■ PROBLEMS AND TASKS:
a – In the post on German top-fermentation breweries, rewrite everything from "Here's something else" down to "of his labours.", changing "Schönfeld" to "Schoenfeld".
b – According to the post on German top-fermentation breweries, where is the brewing of top-fermentation beer chiefly confined?
c – List every author named in the post on German top-fermentation breweries.

■ EXERCISE TEXT:
▬▬▬▬▬▬
Sunday 10 August 2014

German Top-Fermentation Breweries

Here's something else I can't claim the credit for finding. Now I just have to remember who passed it on to me. I never thought I'd be complaining about having too much material, but that's exactly what's happened. I sometimes feel I'm going down for the third time in an ocean of data.

German top-fermenting beer. One of my many things. And I couldn't ignore this artiucle as it comes from thge master himself, Schönfeld. Probably my favourite German author after Erich Maria Remarque and Klaus Mann.


"German Top-Fermentation Breweries.*
The author undertook a journey last autumn with the object of obtaining information and samples, and I now gives the result of his labours.

The brewing of top-fermentation beer is chiefly confined to North and Central Germany, but even there in most cases only holds a secondary position, less care beimg bestowed on its preparation than on that of the loW fermentation varieties.
▬▬▬▬▬▬
■ PROVIDED INFORMATION:
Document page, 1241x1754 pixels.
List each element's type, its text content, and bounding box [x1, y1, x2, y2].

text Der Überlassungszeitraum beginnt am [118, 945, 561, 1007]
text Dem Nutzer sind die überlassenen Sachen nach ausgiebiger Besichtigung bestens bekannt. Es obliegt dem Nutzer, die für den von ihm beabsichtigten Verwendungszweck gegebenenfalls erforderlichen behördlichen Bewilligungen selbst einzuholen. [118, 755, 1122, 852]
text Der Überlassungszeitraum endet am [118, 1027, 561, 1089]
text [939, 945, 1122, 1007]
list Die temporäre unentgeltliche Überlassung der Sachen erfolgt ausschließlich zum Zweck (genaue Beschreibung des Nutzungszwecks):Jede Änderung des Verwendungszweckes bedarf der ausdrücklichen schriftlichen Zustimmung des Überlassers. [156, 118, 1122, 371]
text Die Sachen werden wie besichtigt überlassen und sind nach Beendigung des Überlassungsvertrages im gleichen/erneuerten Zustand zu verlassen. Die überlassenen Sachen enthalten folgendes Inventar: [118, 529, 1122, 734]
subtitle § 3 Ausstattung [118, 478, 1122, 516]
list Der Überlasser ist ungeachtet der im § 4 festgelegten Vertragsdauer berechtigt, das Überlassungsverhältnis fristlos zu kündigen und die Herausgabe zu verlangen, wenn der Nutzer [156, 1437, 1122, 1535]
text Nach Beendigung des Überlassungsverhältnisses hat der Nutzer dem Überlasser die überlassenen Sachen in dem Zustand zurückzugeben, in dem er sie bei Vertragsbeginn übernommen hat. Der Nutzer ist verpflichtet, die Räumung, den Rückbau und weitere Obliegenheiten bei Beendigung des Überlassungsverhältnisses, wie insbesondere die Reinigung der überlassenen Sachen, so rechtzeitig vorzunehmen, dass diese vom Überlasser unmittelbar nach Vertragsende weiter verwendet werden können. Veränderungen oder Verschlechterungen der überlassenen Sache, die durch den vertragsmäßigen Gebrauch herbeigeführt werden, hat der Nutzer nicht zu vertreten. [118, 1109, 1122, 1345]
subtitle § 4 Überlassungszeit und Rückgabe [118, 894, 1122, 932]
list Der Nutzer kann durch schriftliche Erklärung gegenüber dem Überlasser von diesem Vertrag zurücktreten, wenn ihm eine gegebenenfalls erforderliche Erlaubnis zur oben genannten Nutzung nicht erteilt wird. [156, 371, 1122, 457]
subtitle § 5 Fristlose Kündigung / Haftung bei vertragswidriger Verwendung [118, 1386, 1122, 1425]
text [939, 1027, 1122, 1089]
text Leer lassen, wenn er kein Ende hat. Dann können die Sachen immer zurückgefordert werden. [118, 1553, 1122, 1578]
▬▬▬▬▬▬
■ SOLUTIONS TO EACH TASK:
a –
Here's something else I can't claim the credit for finding. Now I just have to remember who passed it on to me. I never thought I'd be complaining about having too much material, but that's exactly what's happened. I sometimes feel I'm going down for the third time in an ocean of data.

German top-fermenting beer. One of my many things. And I couldn't ignore this artiucle as it comes from thge master himself, Schoenfeld. Probably my favourite German author after Erich Maria Remarque and Klaus Mann.


"German Top-Fermentation Breweries.*
The author undertook a journey last autumn with the object of obtaining information and samples, and I now gives the result of his labours.

b – North and Central Germany

c –
Schönfeld
Erich Maria Remarque
Klaus Mann